Give back an exact copy of the lines in the records below, from the line that has "Tranh thư pháp chữ Hiếu TG4921S" through the line that has "érmet és helyezést értek el. Ifjú bíróink és", and nothing besides.

THE RECORDS:
* * *

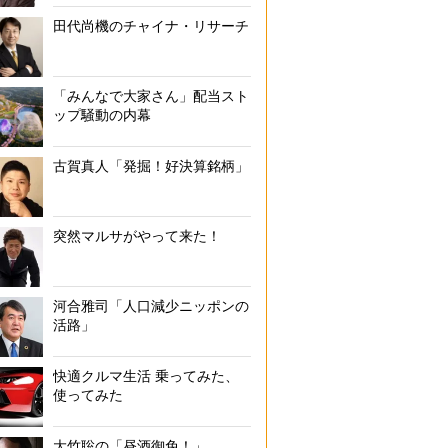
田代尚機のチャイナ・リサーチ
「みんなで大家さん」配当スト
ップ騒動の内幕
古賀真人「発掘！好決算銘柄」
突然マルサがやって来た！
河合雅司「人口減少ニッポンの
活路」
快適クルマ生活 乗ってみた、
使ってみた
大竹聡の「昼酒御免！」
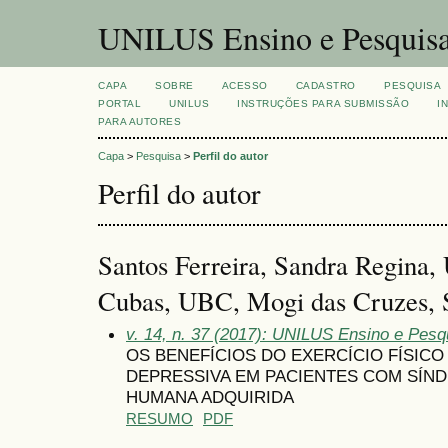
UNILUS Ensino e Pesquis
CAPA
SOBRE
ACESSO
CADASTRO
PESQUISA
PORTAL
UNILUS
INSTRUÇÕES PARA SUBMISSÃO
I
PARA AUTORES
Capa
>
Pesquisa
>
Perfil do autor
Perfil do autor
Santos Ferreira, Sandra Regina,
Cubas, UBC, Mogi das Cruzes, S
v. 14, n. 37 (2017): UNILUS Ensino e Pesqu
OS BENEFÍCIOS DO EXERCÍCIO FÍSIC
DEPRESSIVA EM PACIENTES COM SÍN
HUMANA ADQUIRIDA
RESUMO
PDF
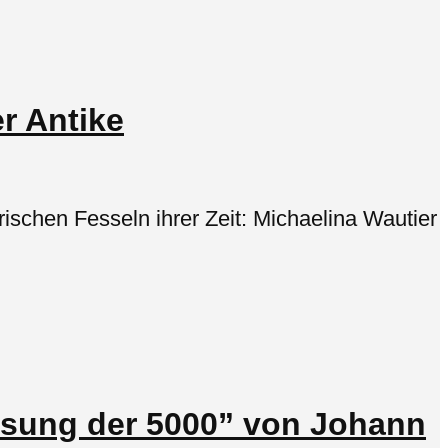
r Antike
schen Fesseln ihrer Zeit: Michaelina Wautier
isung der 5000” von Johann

* * *

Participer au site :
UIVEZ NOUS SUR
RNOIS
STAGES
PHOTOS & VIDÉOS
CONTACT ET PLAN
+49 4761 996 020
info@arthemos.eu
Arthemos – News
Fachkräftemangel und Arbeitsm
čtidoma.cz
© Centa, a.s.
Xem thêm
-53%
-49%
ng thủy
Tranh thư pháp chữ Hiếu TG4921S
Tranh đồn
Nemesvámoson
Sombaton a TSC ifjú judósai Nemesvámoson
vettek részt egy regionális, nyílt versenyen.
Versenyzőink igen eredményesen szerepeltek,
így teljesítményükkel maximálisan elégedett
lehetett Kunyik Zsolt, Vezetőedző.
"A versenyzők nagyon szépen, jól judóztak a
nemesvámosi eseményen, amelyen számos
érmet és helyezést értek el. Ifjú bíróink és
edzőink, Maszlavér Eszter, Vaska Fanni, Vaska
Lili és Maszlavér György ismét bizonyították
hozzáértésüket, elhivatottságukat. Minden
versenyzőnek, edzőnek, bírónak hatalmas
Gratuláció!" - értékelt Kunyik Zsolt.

* * *

PROBLEM SOLUTION:
Tranh thư pháp chữ Hiếu TG4921S
Tranh đồn
Nemesvámoson
Sombaton a TSC ifjú judósai Nemesvámoson
vettek részt egy regionális, nyílt versenyen.
Versenyzőink igen eredményesen szerepeltek,
így teljesítményükkel maximálisan elégedett
lehetett Kunyik Zsolt, Vezetőedző.
"A versenyzők nagyon szépen, jól judóztak a
nemesvámosi eseményen, amelyen számos
érmet és helyezést értek el. Ifjú bíróink és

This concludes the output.